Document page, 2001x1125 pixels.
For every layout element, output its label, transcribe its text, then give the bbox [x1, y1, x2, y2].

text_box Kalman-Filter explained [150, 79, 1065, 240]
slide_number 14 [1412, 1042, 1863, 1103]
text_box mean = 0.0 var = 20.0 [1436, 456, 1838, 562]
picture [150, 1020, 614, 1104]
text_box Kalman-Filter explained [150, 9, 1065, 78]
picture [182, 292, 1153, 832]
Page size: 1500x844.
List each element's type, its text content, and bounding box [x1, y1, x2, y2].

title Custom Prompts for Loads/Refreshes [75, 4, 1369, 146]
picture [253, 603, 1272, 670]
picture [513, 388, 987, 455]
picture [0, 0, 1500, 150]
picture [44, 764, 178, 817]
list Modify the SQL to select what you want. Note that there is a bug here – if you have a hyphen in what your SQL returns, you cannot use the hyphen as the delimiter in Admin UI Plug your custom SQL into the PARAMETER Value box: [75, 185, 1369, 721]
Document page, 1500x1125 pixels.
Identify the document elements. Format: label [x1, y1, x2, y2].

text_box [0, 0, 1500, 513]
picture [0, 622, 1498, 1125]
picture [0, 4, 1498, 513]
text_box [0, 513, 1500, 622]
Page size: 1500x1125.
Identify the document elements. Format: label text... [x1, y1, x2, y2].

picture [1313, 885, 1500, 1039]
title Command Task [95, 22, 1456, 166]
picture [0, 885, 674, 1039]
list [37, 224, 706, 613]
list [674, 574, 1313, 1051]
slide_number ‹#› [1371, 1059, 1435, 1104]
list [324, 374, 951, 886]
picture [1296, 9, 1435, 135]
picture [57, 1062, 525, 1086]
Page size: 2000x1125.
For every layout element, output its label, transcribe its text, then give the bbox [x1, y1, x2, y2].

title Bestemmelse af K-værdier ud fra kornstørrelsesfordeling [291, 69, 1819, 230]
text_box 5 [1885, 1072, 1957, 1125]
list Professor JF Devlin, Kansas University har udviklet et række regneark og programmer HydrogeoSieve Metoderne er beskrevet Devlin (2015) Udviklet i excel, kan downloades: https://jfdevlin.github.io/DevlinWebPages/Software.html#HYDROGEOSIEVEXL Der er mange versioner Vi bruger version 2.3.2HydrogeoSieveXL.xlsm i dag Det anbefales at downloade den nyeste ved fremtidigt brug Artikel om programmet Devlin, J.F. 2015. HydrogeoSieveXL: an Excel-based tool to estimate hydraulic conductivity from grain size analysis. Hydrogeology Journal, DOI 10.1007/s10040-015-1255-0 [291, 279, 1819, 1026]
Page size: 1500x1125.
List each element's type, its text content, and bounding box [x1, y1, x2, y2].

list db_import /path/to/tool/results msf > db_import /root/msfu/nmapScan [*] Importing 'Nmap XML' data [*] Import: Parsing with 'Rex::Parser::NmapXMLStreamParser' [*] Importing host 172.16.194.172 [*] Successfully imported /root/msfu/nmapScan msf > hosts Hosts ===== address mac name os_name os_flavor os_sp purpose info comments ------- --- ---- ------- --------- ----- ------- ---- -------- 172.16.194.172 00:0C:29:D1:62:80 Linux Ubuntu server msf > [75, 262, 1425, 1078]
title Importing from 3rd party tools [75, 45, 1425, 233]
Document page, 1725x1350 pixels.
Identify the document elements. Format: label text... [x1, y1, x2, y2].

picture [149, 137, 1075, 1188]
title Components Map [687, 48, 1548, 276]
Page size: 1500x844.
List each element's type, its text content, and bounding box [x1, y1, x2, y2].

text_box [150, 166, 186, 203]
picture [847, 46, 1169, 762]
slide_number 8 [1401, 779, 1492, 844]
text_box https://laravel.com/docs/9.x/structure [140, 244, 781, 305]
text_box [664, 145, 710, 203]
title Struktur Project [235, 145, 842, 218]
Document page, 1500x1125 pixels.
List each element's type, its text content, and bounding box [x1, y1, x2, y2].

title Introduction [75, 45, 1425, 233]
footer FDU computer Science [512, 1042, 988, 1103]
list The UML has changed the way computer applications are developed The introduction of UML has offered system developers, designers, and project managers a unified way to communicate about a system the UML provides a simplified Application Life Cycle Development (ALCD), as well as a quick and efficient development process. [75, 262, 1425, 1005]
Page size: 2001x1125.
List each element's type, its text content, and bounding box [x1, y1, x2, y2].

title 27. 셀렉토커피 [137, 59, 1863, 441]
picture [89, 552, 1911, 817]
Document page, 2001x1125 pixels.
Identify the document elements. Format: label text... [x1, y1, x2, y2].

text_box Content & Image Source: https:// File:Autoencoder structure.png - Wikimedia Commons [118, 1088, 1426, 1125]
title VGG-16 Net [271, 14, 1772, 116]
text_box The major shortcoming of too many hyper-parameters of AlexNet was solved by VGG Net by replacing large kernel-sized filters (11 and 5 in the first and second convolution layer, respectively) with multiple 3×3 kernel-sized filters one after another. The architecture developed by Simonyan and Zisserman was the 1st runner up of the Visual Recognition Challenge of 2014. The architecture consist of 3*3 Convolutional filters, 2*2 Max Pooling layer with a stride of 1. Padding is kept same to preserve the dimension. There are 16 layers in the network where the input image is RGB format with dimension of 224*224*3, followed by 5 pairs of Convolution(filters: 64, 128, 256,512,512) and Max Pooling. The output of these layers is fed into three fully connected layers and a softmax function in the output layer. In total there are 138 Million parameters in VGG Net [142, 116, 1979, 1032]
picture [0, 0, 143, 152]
————————
Exercise prompt:
The data must be transcribed in full. Every word stays the same.

Answer box:
Document page, 2001x1125 pixels.
For every layout element, output its label, transcribe its text, then give the bbox [x1, y1, x2, y2].

text_box Kalman-Filter explained [150, 79, 1065, 240]
slide_number 14 [1412, 1042, 1863, 1103]
text_box mean = 0.0 var = 20.0 [1436, 456, 1838, 562]
picture [150, 1020, 614, 1104]
text_box Kalman-Filter explained [150, 9, 1065, 78]
picture [182, 292, 1153, 832]
Page size: 1500x844.
List each element's type, its text content, and bounding box [x1, y1, x2, y2].

title Custom Prompts for Loads/Refreshes [75, 4, 1369, 146]
picture [253, 603, 1272, 670]
picture [513, 388, 987, 455]
picture [0, 0, 1500, 150]
picture [44, 764, 178, 817]
list Modify the SQL to select what you want. Note that there is a bug here – if you have a hyphen in what your SQL returns, you cannot use the hyphen as the delimiter in Admin UI Plug your custom SQL into the PARAMETER Value box: [75, 185, 1369, 721]
Document page, 1500x1125 pixels.
Identify the document elements. Format: label [x1, y1, x2, y2].

text_box [0, 0, 1500, 513]
picture [0, 622, 1498, 1125]
picture [0, 4, 1498, 513]
text_box [0, 513, 1500, 622]
Page size: 1500x1125.
Identify the document elements. Format: label text... [x1, y1, x2, y2].

picture [1313, 885, 1500, 1039]
title Command Task [95, 22, 1456, 166]
picture [0, 885, 674, 1039]
list [37, 224, 706, 613]
list [674, 574, 1313, 1051]
slide_number ‹#› [1371, 1059, 1435, 1104]
list [324, 374, 951, 886]
picture [1296, 9, 1435, 135]
picture [57, 1062, 525, 1086]
Page size: 2000x1125.
For every layout element, output its label, transcribe its text, then give the bbox [x1, y1, x2, y2].

title Bestemmelse af K-værdier ud fra kornstørrelsesfordeling [291, 69, 1819, 230]
text_box 5 [1885, 1072, 1957, 1125]
list Professor JF Devlin, Kansas University har udviklet et række regneark og programmer HydrogeoSieve Metoderne er beskrevet Devlin (2015) Udviklet i excel, kan downloades: https://jfdevlin.github.io/DevlinWebPages/Software.html#HYDROGEOSIEVEXL Der er mange versioner Vi bruger version 2.3.2HydrogeoSieveXL.xlsm i dag Det anbefales at downloade den nyeste ved fremtidigt brug Artikel om programmet Devlin, J.F. 2015. HydrogeoSieveXL: an Excel-based tool to estimate hydraulic conductivity from grain size analysis. Hydrogeology Journal, DOI 10.1007/s10040-015-1255-0 [291, 279, 1819, 1026]
Page size: 1500x1125.
List each element's type, its text content, and bounding box [x1, y1, x2, y2].

list db_import /path/to/tool/results msf > db_import /root/msfu/nmapScan [*] Importing 'Nmap XML' data [*] Import: Parsing with 'Rex::Parser::NmapXMLStreamParser' [*] Importing host 172.16.194.172 [*] Successfully imported /root/msfu/nmapScan msf > hosts Hosts ===== address mac name os_name os_flavor os_sp purpose info comments ------- --- ---- ------- --------- ----- ------- ---- -------- 172.16.194.172 00:0C:29:D1:62:80 Linux Ubuntu server msf > [75, 262, 1425, 1078]
title Importing from 3rd party tools [75, 45, 1425, 233]
Document page, 1725x1350 pixels.
Identify the document elements. Format: label text... [x1, y1, x2, y2].

picture [149, 137, 1075, 1188]
title Components Map [687, 48, 1548, 276]
Page size: 1500x844.
List each element's type, its text content, and bounding box [x1, y1, x2, y2].

text_box [150, 166, 186, 203]
picture [847, 46, 1169, 762]
slide_number 8 [1401, 779, 1492, 844]
text_box https://laravel.com/docs/9.x/structure [140, 244, 781, 305]
text_box [664, 145, 710, 203]
title Struktur Project [235, 145, 842, 218]
Document page, 1500x1125 pixels.
List each element's type, its text content, and bounding box [x1, y1, x2, y2].

title Introduction [75, 45, 1425, 233]
footer FDU computer Science [512, 1042, 988, 1103]
list The UML has changed the way computer applications are developed The introduction of UML has offered system developers, designers, and project managers a unified way to communicate about a system the UML provides a simplified Application Life Cycle Development (ALCD), as well as a quick and efficient development process. [75, 262, 1425, 1005]
Page size: 2001x1125.
List each element's type, its text content, and bounding box [x1, y1, x2, y2].

title 27. 셀렉토커피 [137, 59, 1863, 441]
picture [89, 552, 1911, 817]
Document page, 2001x1125 pixels.
Identify the document elements. Format: label text... [x1, y1, x2, y2].

text_box Content & Image Source: https:// File:Autoencoder structure.png - Wikimedia Commons [118, 1088, 1426, 1125]
title VGG-16 Net [271, 14, 1772, 116]
text_box The major shortcoming of too many hyper-parameters of AlexNet was solved by VGG Net by replacing large kernel-sized filters (11 and 5 in the first and second convolution layer, respectively) with multiple 3×3 kernel-sized filters one after another. The architecture developed by Simonyan and Zisserman was the 1st runner up of the Visual Recognition Challenge of 2014. The architecture consist of 3*3 Convolutional filters, 2*2 Max Pooling layer with a stride of 1. Padding is kept same to preserve the dimension. There are 16 layers in the network where the input image is RGB format with dimension of 224*224*3, followed by 5 pairs of Convolution(filters: 64, 128, 256,512,512) and Max Pooling. The output of these layers is fed into three fully connected layers and a softmax function in the output layer. In total there are 138 Million parameters in VGG Net [142, 116, 1979, 1032]
picture [0, 0, 143, 152]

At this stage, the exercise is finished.